It begins with Joseph and Mary, searching for a place to stay in Bethlehem due to the decree of Caesar Augustus. We see the wise men, Herod’s hunt for Christ and Jesus teaching others at age 12. We John the Baptist calling for everyone around him to repent.
We also witness Jesus being baptized, His temptation in the desert, His calling of the disciples and many of His healings. Later, the movie depicts the feeding of the 5000, Jesus allowing Peter to walk on water, Jesus raising Lazarus from the dead and His triumphal entry into Jerusalem. Jesus flips over the tables at the Temple, and He institutes the Last Supper. We watch as He suffers in anguish in the Garden of Gethsemane. And, of course, Jesus is tried, crucified, buried and resurrected from the dead.
In no uncertain terms, Jesus tells Walter that if he has faith in Him, the boy will be saved.
We also hear the Passover narrative and the story of the Fall of man. Mary anoints Jesus at Bethany. The Pharisees discuss how to get rid of Jesus. Judas betrays Jesus.
A dust storm sent by God protects Joseph and Mary from the soldiers who seek to kill baby Jesus. Angels appear as flashing lights. When Satan tempts Jesus, he causes dust storms to occur.
As Walter sees Jesus die, we watch as Walter begins to sink deep into water, unable to swim back up.
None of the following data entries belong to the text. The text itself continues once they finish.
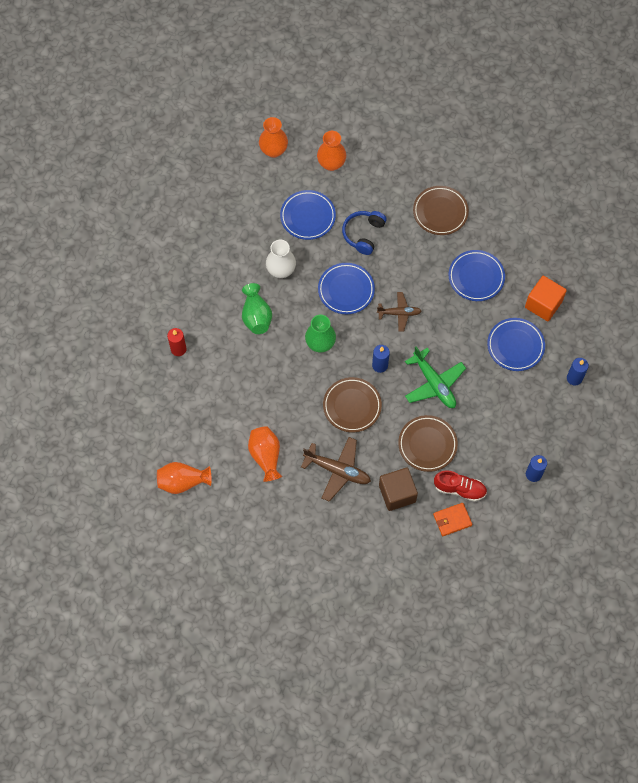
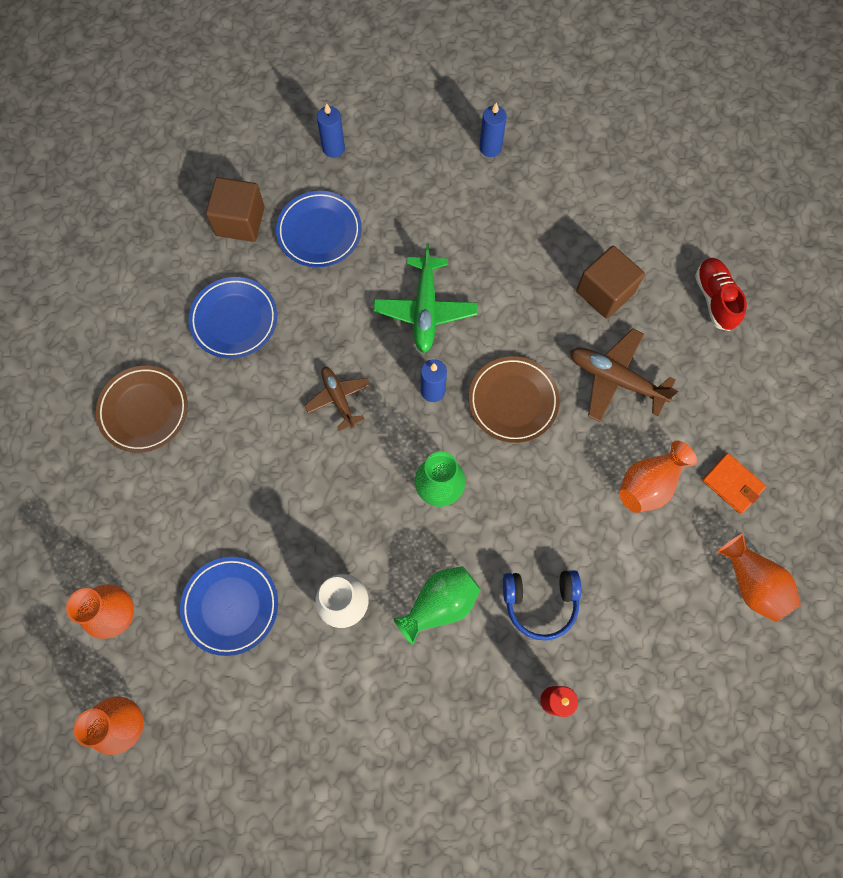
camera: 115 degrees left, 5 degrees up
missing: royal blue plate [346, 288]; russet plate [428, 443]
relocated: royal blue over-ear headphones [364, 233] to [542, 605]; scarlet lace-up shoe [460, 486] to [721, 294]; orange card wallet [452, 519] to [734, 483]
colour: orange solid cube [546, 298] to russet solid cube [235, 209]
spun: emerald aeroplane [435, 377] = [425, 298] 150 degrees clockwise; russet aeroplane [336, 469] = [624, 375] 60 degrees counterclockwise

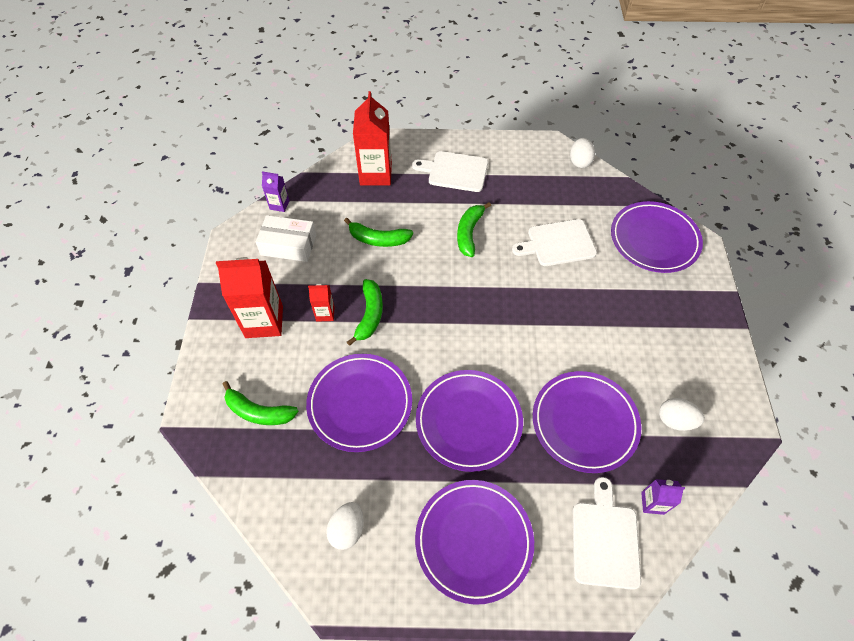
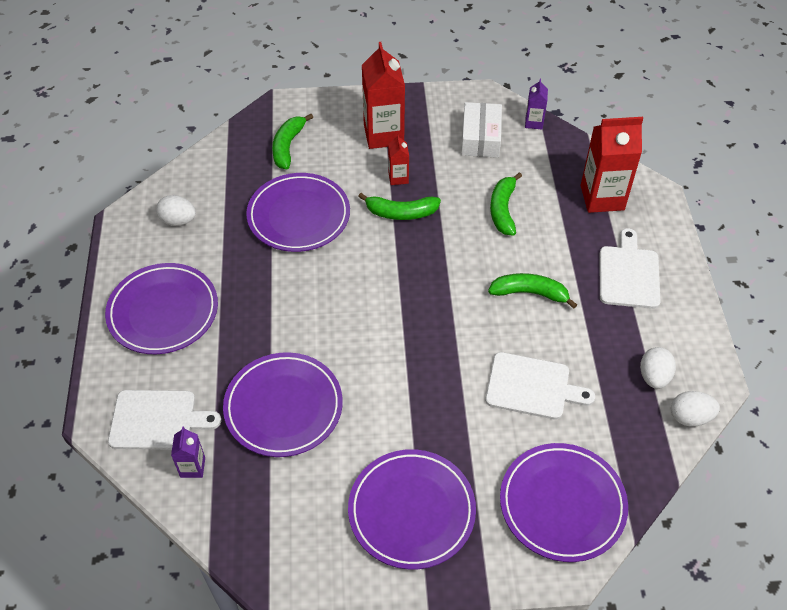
camera: 85 degrees right, 5 degrees down
relocated: violet plate [469, 421] to [412, 509]; snow-white egg [682, 414] to [658, 368]
spun: snow-white cutting board [554, 242] = [540, 386] 120 degrees clockwise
However, we then see Jesus grab the boy from above and swap places with him, sending the boy back up to the surface as Jesus descends into the depths. As Walter watches Jesus sink away, he sees a depiction of the cross sink, too, reflecting how Jesus is the substitutionary sacrifice for our sins, taking the wrath of God upon Himself in our place while bestowing His righteousness upon us. Jesus emerges from the grave and comforts Walter, and Charles tells his son, “We’re alive again because He is risen.”
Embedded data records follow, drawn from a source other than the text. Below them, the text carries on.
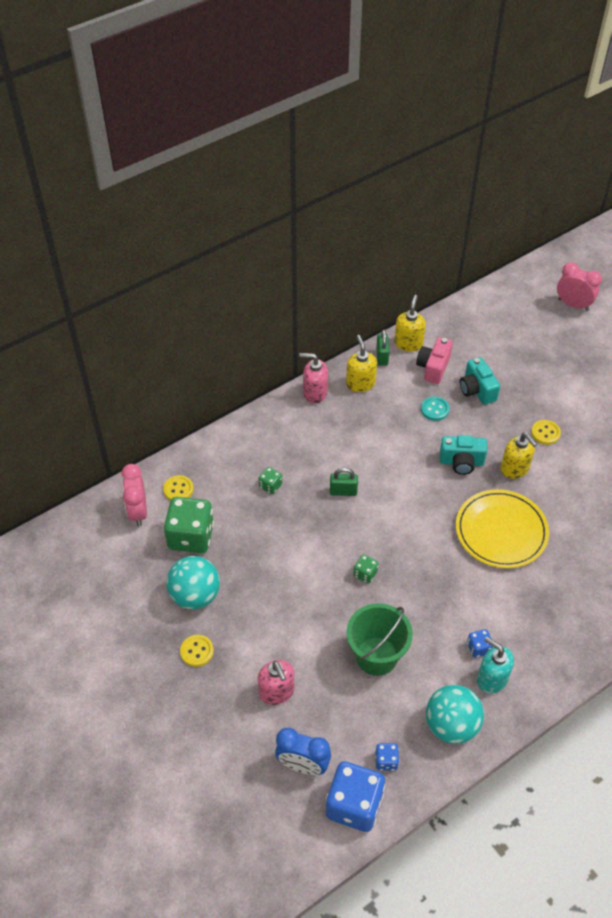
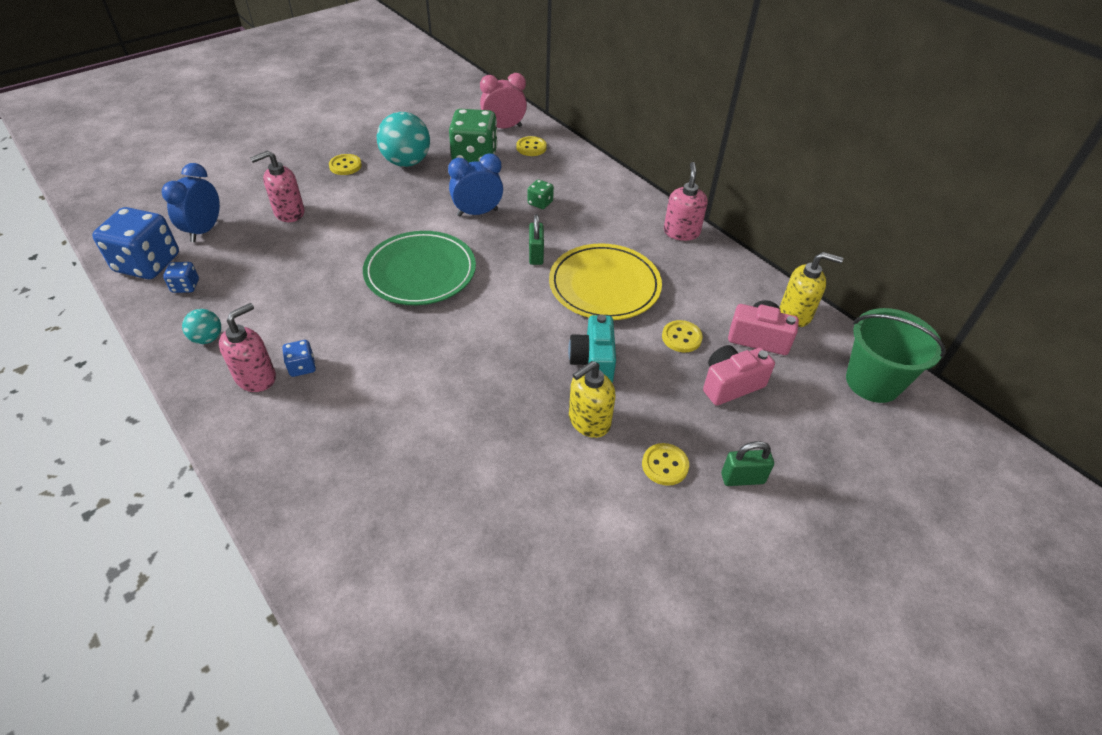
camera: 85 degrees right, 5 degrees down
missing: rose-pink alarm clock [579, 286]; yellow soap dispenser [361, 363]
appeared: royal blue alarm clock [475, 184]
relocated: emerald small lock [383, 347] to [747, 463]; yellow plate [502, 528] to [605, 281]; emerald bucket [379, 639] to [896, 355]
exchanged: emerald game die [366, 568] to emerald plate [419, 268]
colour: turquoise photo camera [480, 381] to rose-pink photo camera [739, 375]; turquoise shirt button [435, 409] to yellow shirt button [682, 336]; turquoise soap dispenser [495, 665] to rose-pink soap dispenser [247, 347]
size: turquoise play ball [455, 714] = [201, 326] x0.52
Occasionally, Jesus turns into Charles Dickens, probably reflecting how Charles is telling the story to his son—but one could also take the idea as reflecting how Christians are meant to become more like Christ as we grow in our sanctification (2 Cor. 3:18).
Because of the modern English vernacular used in this movie, some of the biblical passages we hear in the film may sound a bit different from their original meaning. While the vast majority and overall point of the film stays true to biblical theology, a couple moments might spark a good theological debate on a quote’s accuracy.
For one example, Jesus quotes Mark 10:45, but instead of saying, “to give [my life] as a ransom for many,” he says “to give my one life for the benefit of multitudes,” which, while similar, does remove the pivotal word “ransom” used to describe the true purpose of Jesus’ death.